Gold clearly has an extraordinary palate, but his interest in food comes across in the movie as almost abstract—you get the sense that it’s simply a vehicle for accessing his real subject, which is people. As a young reporter, he explains, he learned that if you try and talk to strangers in the street, they shut down, but if you strike up a conversation in the context of having a meal, you can more easily connect. He visits a restaurant four or five times before he writes a review, explaining that his mission is to achieve “exhilaration, infatuation, and, if you’re really lucky, understanding.” Food, he seems to believe, is simply what keeps us alive; cooking is what makes us human.

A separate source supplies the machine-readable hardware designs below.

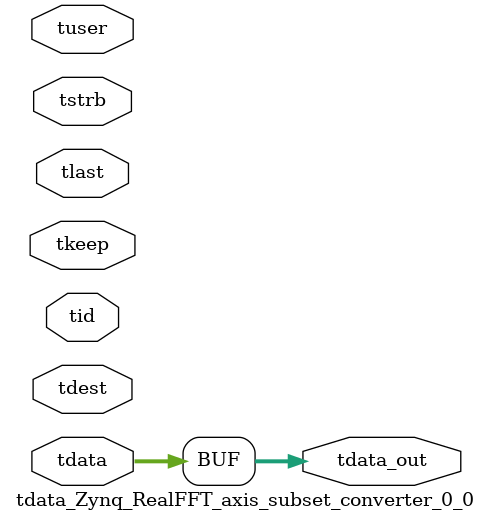
<source format=v>


`timescale 1ps/1ps

module tdata_Zynq_RealFFT_axis_subset_converter_0_0 #
(
parameter C_S_AXIS_TDATA_WIDTH = 32,
parameter C_S_AXIS_TUSER_WIDTH = 0,
parameter C_S_AXIS_TID_WIDTH   = 0,
parameter C_S_AXIS_TDEST_WIDTH = 0,
parameter C_M_AXIS_TDATA_WIDTH = 32
)
(
input  [(C_S_AXIS_TDATA_WIDTH == 0 ? 1 : C_S_AXIS_TDATA_WIDTH)-1:0     ] tdata,
input  [(C_S_AXIS_TUSER_WIDTH == 0 ? 1 : C_S_AXIS_TUSER_WIDTH)-1:0     ] tuser,
input  [(C_S_AXIS_TID_WIDTH   == 0 ? 1 : C_S_AXIS_TID_WIDTH)-1:0       ] tid,
input  [(C_S_AXIS_TDEST_WIDTH == 0 ? 1 : C_S_AXIS_TDEST_WIDTH)-1:0     ] tdest,
input  [(C_S_AXIS_TDATA_WIDTH/8)-1:0 ] tkeep,
input  [(C_S_AXIS_TDATA_WIDTH/8)-1:0 ] tstrb,
input                                                                    tlast,
output [C_M_AXIS_TDATA_WIDTH-1:0] tdata_out
);

assign tdata_out = {tdata[31:0]};

endmodule


</source>
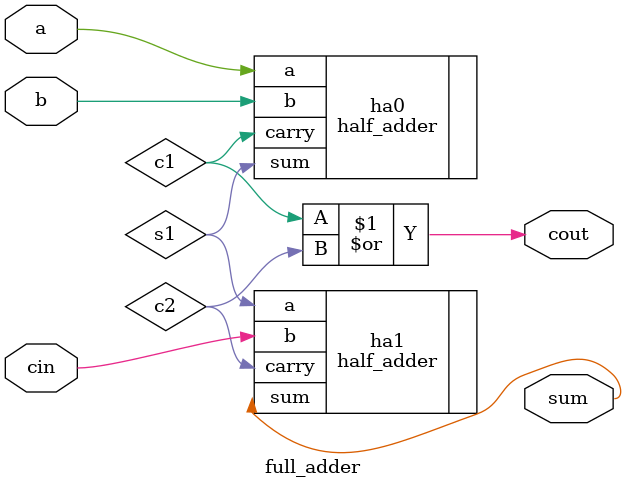
<source format=v>

`default_nettype none
`timescale 1ns/1ps


module full_adder(
  input  wire a,
  input  wire b,
  input  wire cin,
  output wire sum,
  output wire cout
);
  wire s1, c1, c2;

  half_adder ha0(.a(a),  .b(b),   .sum(s1),  .carry(c1));
  half_adder ha1(.a(s1), .b(cin), .sum(sum), .carry(c2));

  or (cout, c1, c2);

endmodule



</source>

As a portrait of an artist, Gabbert’s film is moving, intriguing, and fragmented. There are hints at a larger narrative reveal that never unfurls: mentions of frequent writer’s block, missed deadlines, editors explaining how they have to psychotically stalk him to get him to finish a story. Everyone from David Chang to Ruth Reichl to Calvin Trillin praises his writing at length, but few seem able to offer much insight into what, beyond food, makes him tick. But as a portrait of a city, and a rapidly evolving moment in culture, City of Gold is endlessly fascinating. Gold’s Los Angeles is a vivid microcosm of the American Dream, where first-generation immigrants can build successful businesses—and raise their children to be doctors, bankers, maybe even food writers—by replicating the tastes and traditions that attach them to home.

You get the sense that he’s writing not for the millions who read his reviews, but for those who don’t. City of Gold, whose scenes are accompanied by gorgeous original music by Bobby Johnston that conveys a sense of the extraordinary diversity of L.A., captures the spirit of a vast metropolis of interconnected souls finding communion through food. “We are all citizens of the world,” Gold explains before the movie’s closing credits. “We are all strangers, together.”